10) Consumer protection, pricing, and marketing compliance

  • Pricing transparency and promotions: Requires clear pricing history and truthful discount messaging. Poor compliance can trigger penalties and consumer backlash.
  • Returns, refunds, and warranties: Defines customer rights and minimum service levels. It directly affects reverse logistics cost and brand trust.
  • Advertising and claims compliance: Ensures marketing statements are truthful and substantiated, including “green” claims. Regulators increasingly treat misleading claims as enforcement targets.
  • Subscriptions and recurring billing rules: Requires clear terms, easy cancellation, and fair renewal practices. Hidden friction is becoming a legal risk, not just a UX choice.
  • Accessibility (digital and in-store): Requires websites, apps, and sometimes self-service checkout to be usable by people with disabilities. Compliance improves reach and reduces legal exposure.

11) Labor, workplace, and store operations

  • Employment law and scheduling: Covers wages, working time, and fair scheduling obligations. Workforce compliance failures scale quickly across store networks.
  • Health and safety: Requires training, incident tracking, and safe store and warehouse operations. Strong safety culture reduces legal risk and turnover.
  • Contractor and right-to-work compliance: Ensures third-party labor and hiring checks meet local rules. Violations can create joint-employer exposure.
  • Employee data privacy and monitoring: Regulates monitoring, biometrics, and workforce analytics. Retailers need clear purpose, limits, and transparency.

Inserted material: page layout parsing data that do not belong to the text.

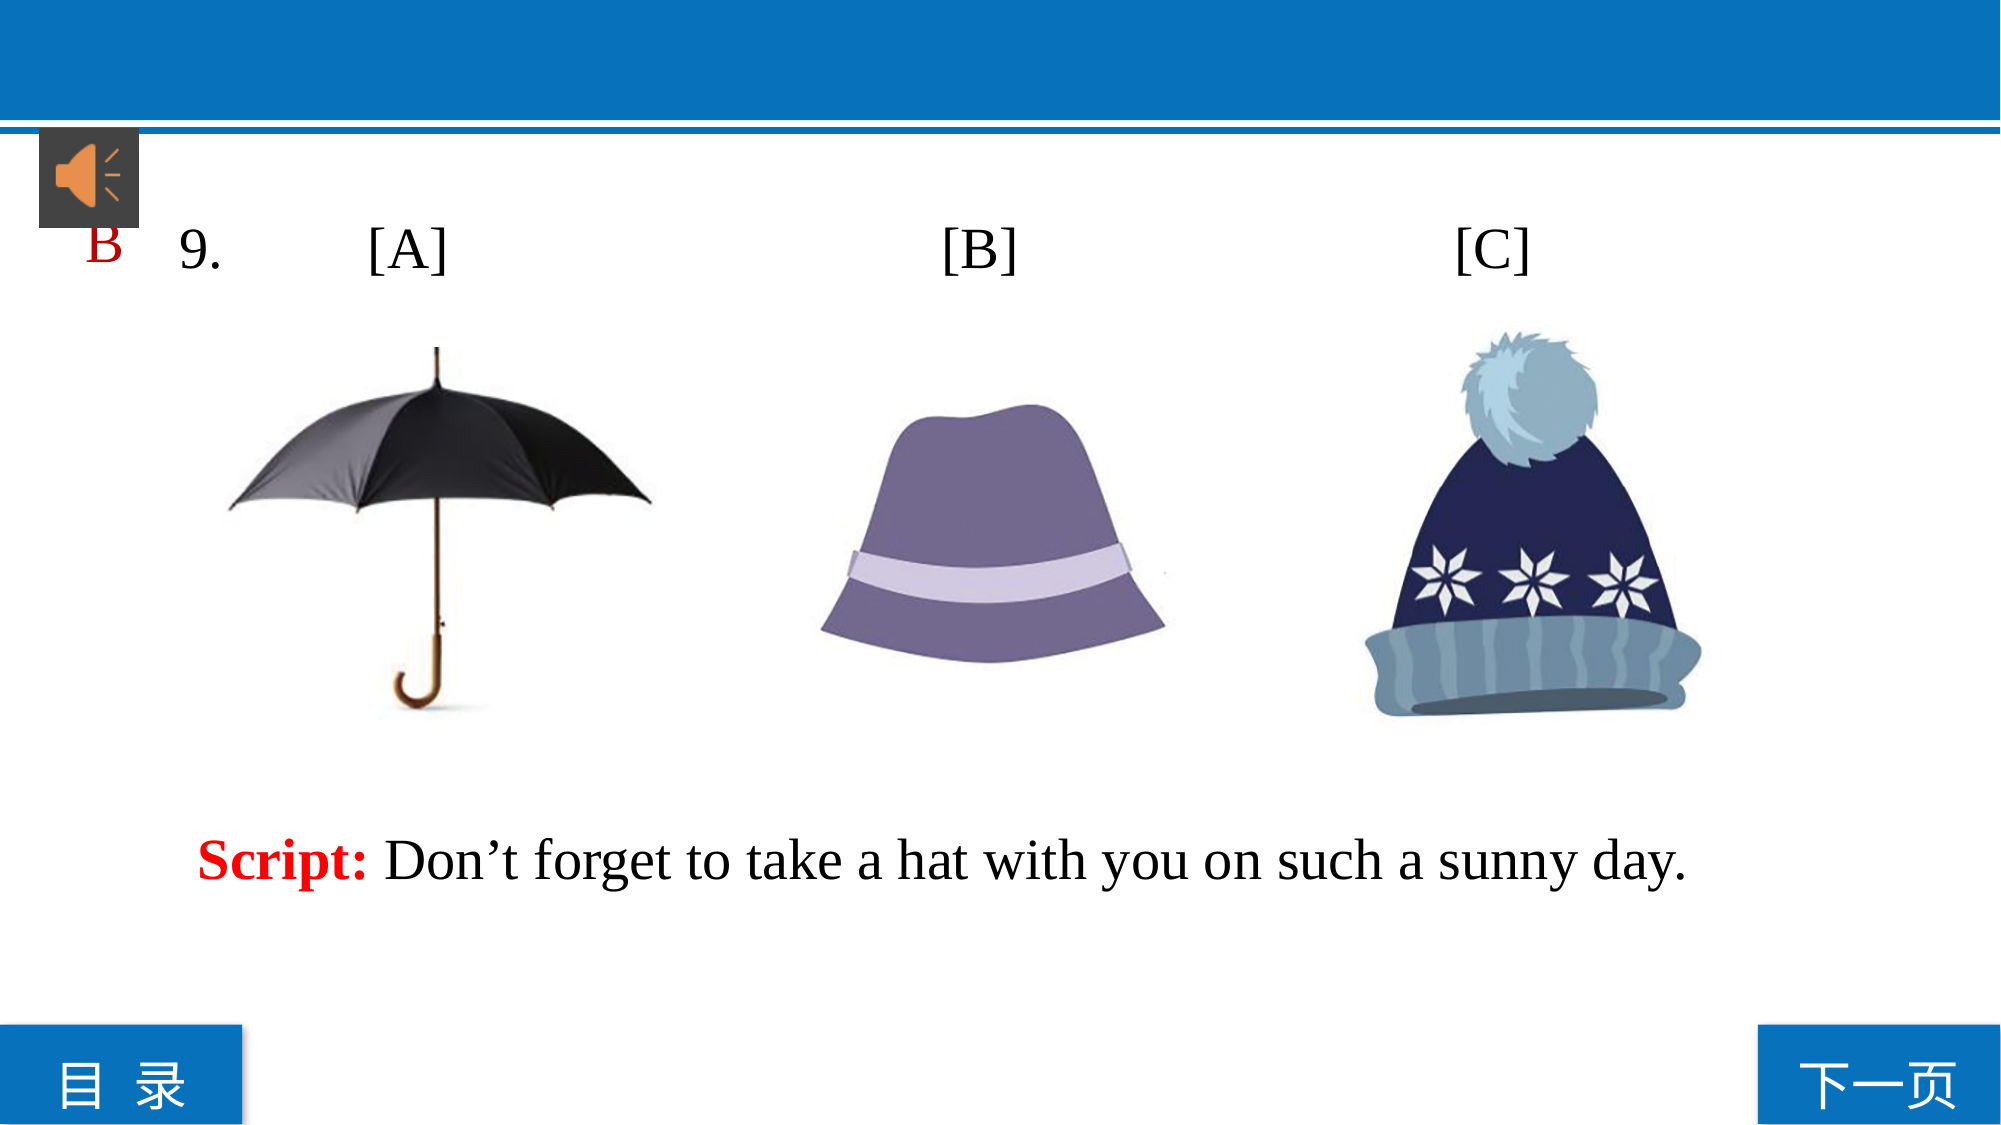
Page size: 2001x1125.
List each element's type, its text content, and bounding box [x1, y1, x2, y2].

picture [183, 347, 722, 727]
picture [788, 393, 1191, 681]
text_box Script: Don’t forget to take a hat with you on such a sunny day. [183, 785, 1940, 899]
text_box 9. [A] [B] [C] [164, 175, 1711, 288]
text_box B [38, 196, 172, 282]
picture [1334, 327, 1728, 727]
picture [38, 126, 140, 229]
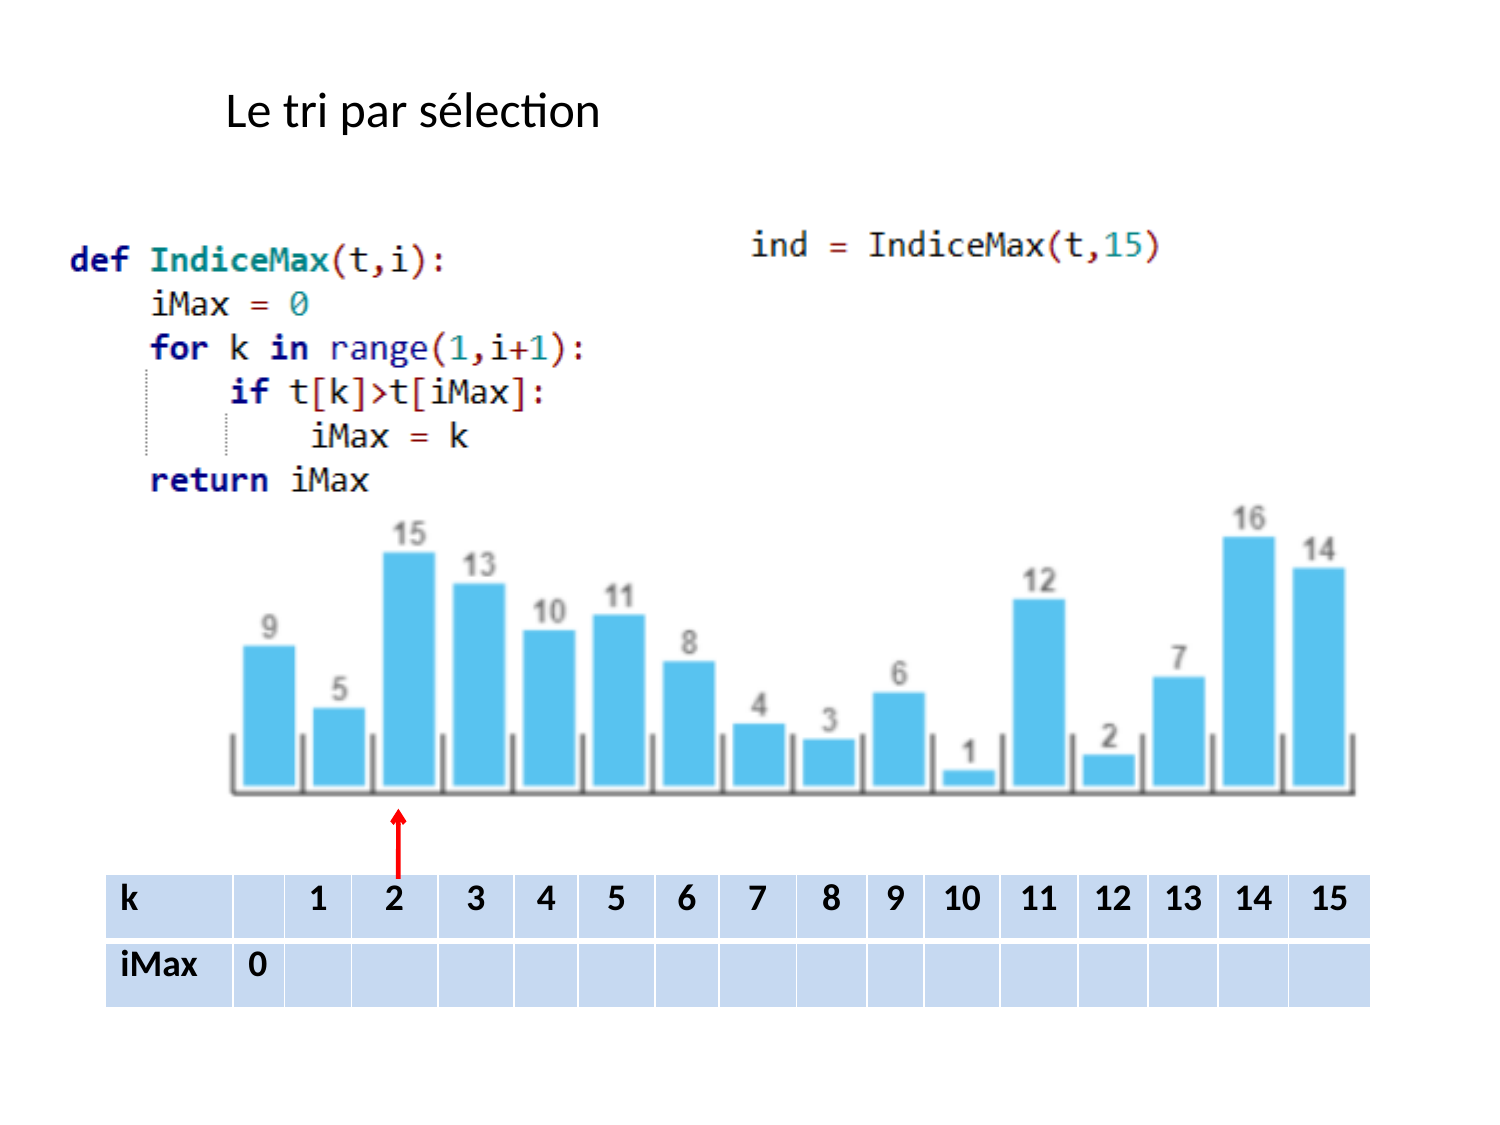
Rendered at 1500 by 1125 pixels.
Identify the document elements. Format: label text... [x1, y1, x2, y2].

table_header 10 [925, 875, 999, 938]
table_cell 0 [234, 944, 284, 1007]
table_header 6 [656, 875, 718, 938]
picture [70, 234, 1360, 798]
table_header [234, 875, 284, 938]
table_header k [106, 875, 232, 938]
table_cell [352, 944, 437, 1007]
text_box Le tri par sélection [210, 70, 1078, 145]
table_cell [515, 944, 577, 1007]
table_header 2 [352, 875, 437, 938]
table_header 11 [1001, 875, 1077, 938]
table_cell [1289, 944, 1370, 1007]
table_cell iMax [106, 944, 232, 1007]
table_header 12 [1079, 875, 1147, 938]
table_cell [1219, 944, 1288, 1007]
table_cell [579, 944, 654, 1007]
table_header 7 [720, 875, 796, 938]
table_header 14 [1219, 875, 1288, 938]
table_header 1 [285, 875, 351, 938]
table_cell [1149, 944, 1217, 1007]
table_header 9 [868, 875, 923, 938]
table_cell [797, 944, 866, 1007]
table_cell [868, 944, 923, 1007]
table_cell [925, 944, 999, 1007]
table_header 4 [515, 875, 577, 938]
table_header 8 [797, 875, 866, 938]
table_cell [1001, 944, 1077, 1007]
table_header 15 [1289, 875, 1370, 938]
table_cell [439, 944, 513, 1007]
picture [749, 222, 1302, 267]
table_cell [285, 944, 351, 1007]
table_header 5 [579, 875, 654, 938]
table_cell [656, 944, 718, 1007]
table_cell [720, 944, 796, 1007]
table_cell [1079, 944, 1147, 1007]
table_header 3 [439, 875, 513, 938]
table_header 13 [1149, 875, 1217, 938]
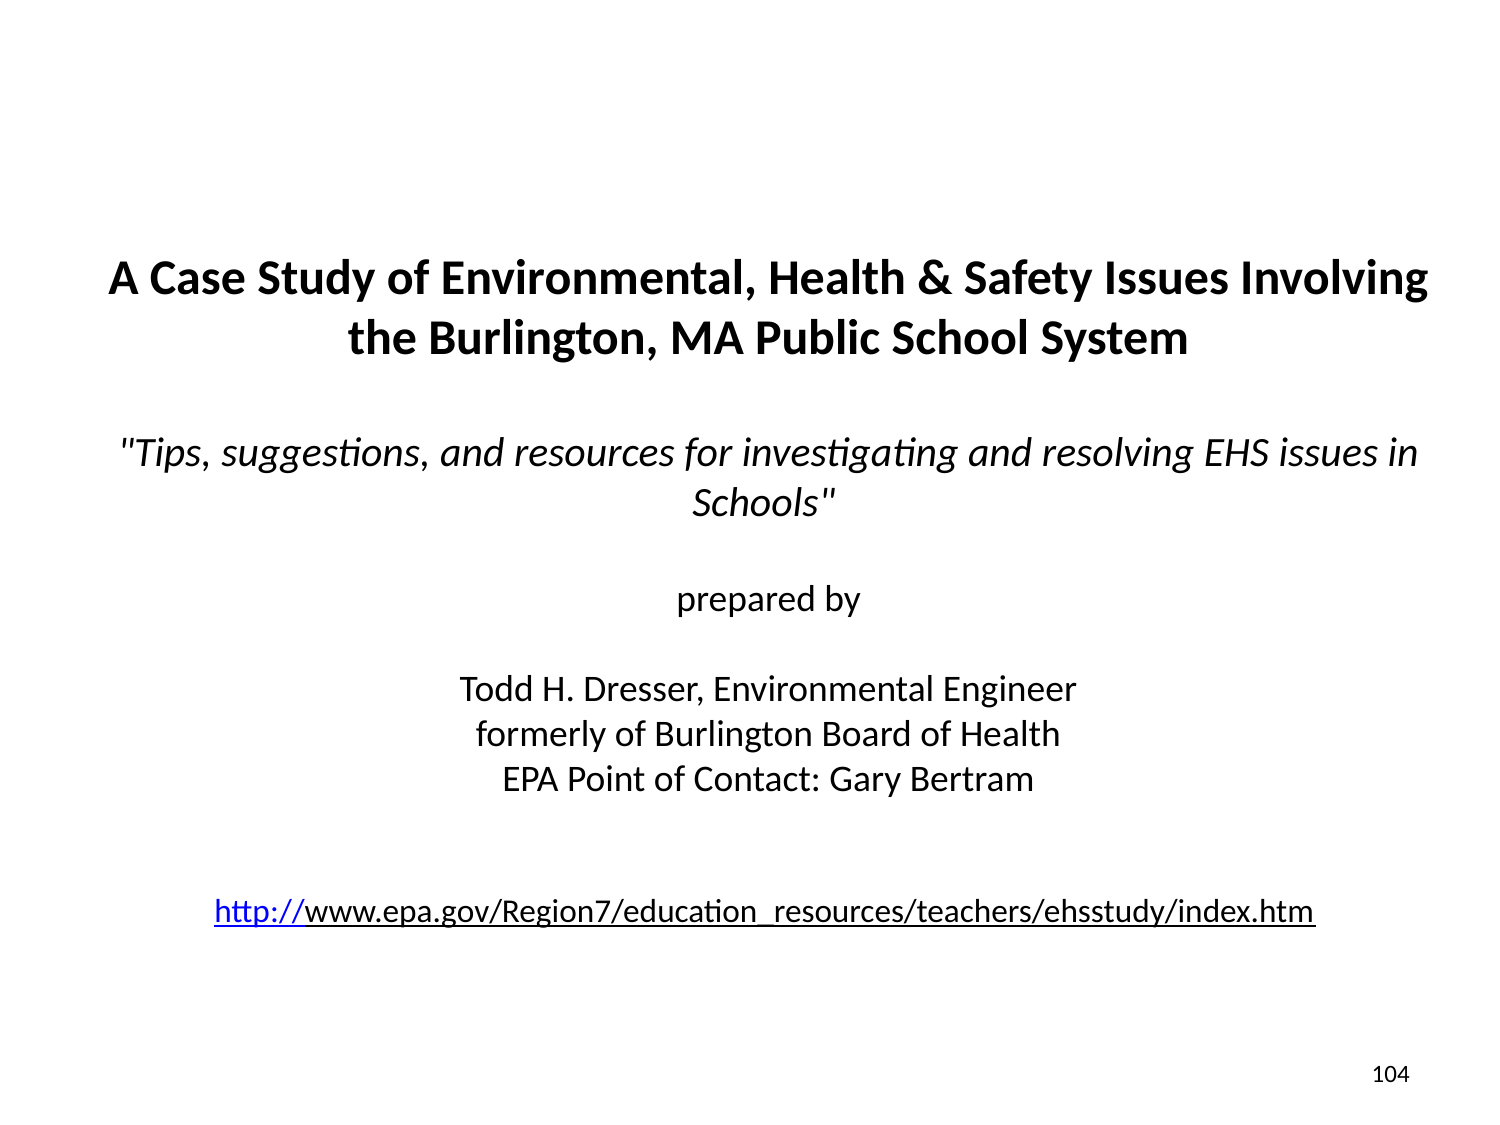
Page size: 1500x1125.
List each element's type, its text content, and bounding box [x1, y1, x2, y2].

slide_number 104 [1074, 1042, 1425, 1103]
text_box A Case Study of Environmental, Health & Safety Issues Involving the Burlington, MA Public School System "Tips, suggestions, and resources for investigating and resolving EHS issues in Schools" prepared by Todd H. Dresser, Environmental Engineer formerly of Burlington Board of Health EPA Point of Contact: Gary Bertram http://www.epa.gov/Region7/education_resources/teachers/ehsstudy/index.htm [75, 236, 1463, 937]
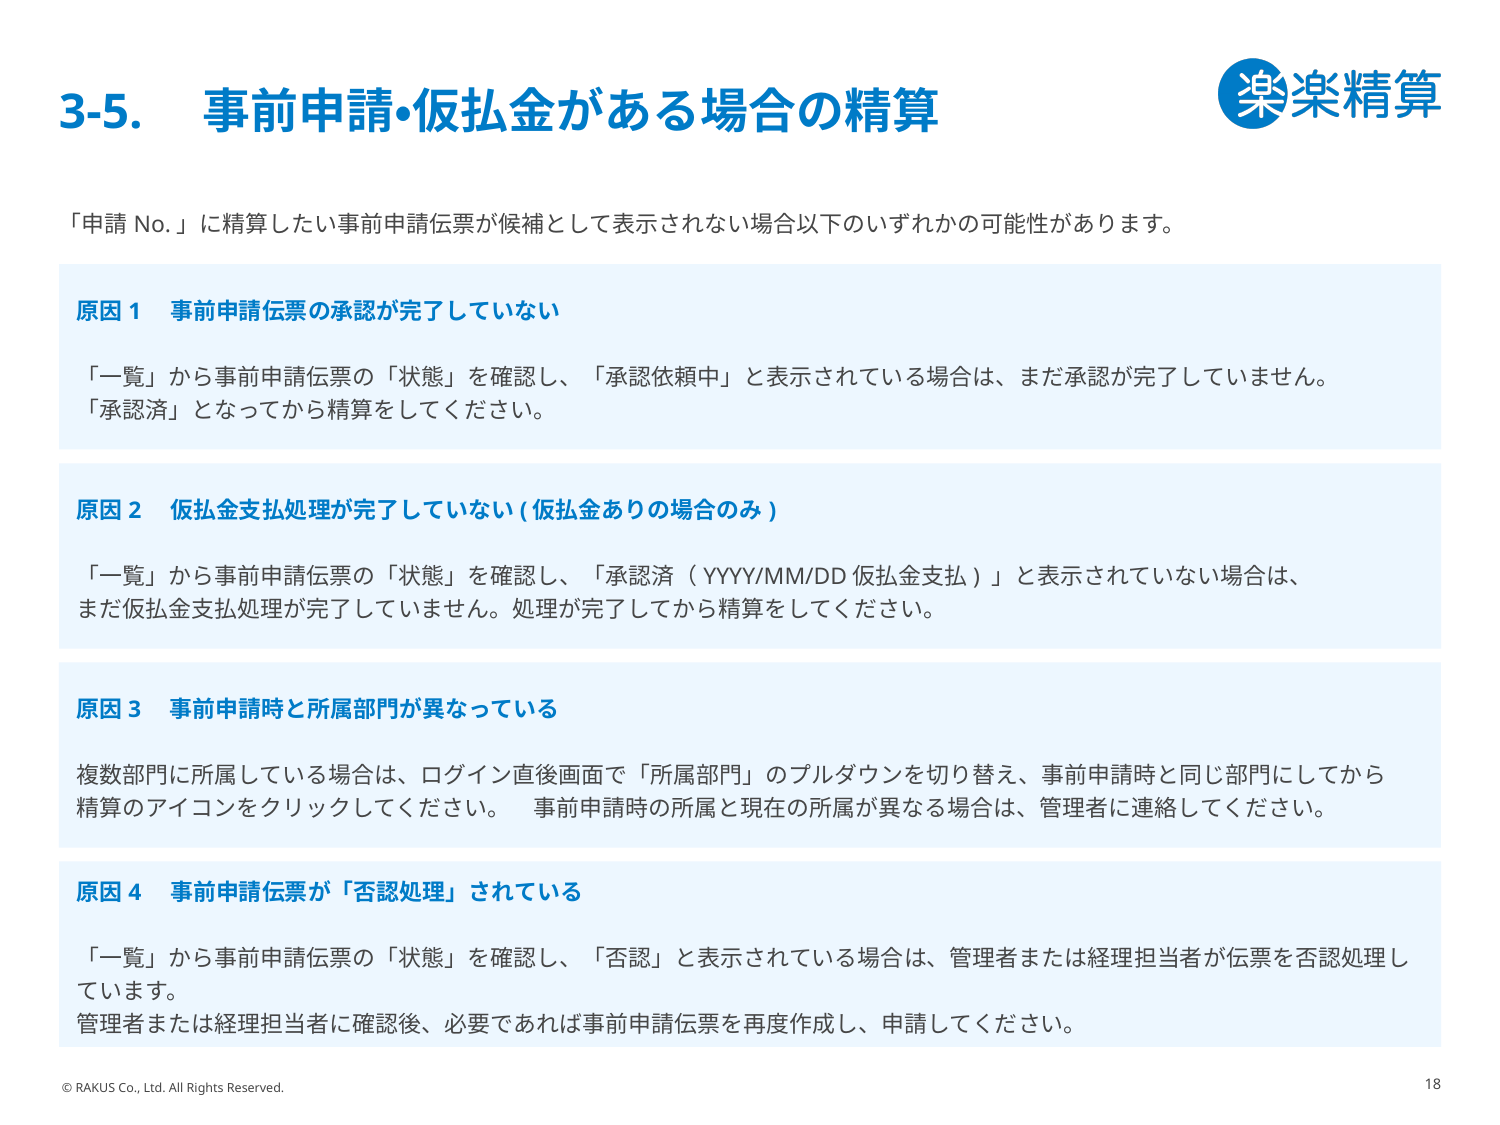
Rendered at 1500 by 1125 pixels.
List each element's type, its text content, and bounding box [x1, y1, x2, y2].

text_box 原因2 仮払金支払処理が完了していない(仮払金ありの場合のみ) 「一覧」から事前申請伝票の「状態」を確認し、「承認済（YYYY/MM/DD仮払金支払) 」と表示されていない場合は、 まだ仮払金支払処理が完了していません。処理が完了してから精算をしてください。 [58, 462, 1442, 650]
text_box 原因1 事前申請伝票の承認が完了していない 「一覧」から事前申請伝票の「状態」を確認し、「承認依頼中」と表示されている場合は、まだ承認が完了していません。 「承認済」となってから精算をしてください。 [58, 263, 1442, 451]
text_box 原因3 事前申請時と所属部門が異なっている 複数部門に所属している場合は、ログイン直後画面で「所属部門」のプルダウンを切り替え、事前申請時と同じ部門にしてから 精算のアイコンをクリックしてください。 事前申請時の所属と現在の所属が異なる場合は、管理者に連絡してください。 [58, 661, 1442, 849]
title 3-5. 事前申請・仮払金がある場合の精算 [58, 69, 1229, 200]
picture [1218, 58, 1441, 129]
slide_number 18 [1332, 1068, 1441, 1095]
list 「申請No.」に精算したい事前申請伝票が候補として表示されない場合以下のいずれかの可能性があります。 [58, 203, 1441, 251]
text_box 原因4 事前申請伝票が「否認処理」されている 「一覧」から事前申請伝票の「状態」を確認し、「否認」と表示されている場合は、管理者または経理担当者が伝票を否認処理しています。 管理者または経理担当者に確認後、必要であれば事前申請伝票を再度作成し、申請してください。 [58, 860, 1442, 1048]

12) Corporate governance and ethics

  • Anti-bribery and corruption: Controls gifts, facilitation payments, and third-party agents. It’s critical in expansion markets and public-sector touchpoints.
  • Whistleblowing and investigations: Requires safe reporting channels and documented follow-up. It’s a strong early-warning system when run properly.
  • Competition and antitrust: Prevents illegal coordination, abuse of dominance, and unfair supplier practices. Breaches can trigger major fines and long-term restrictions.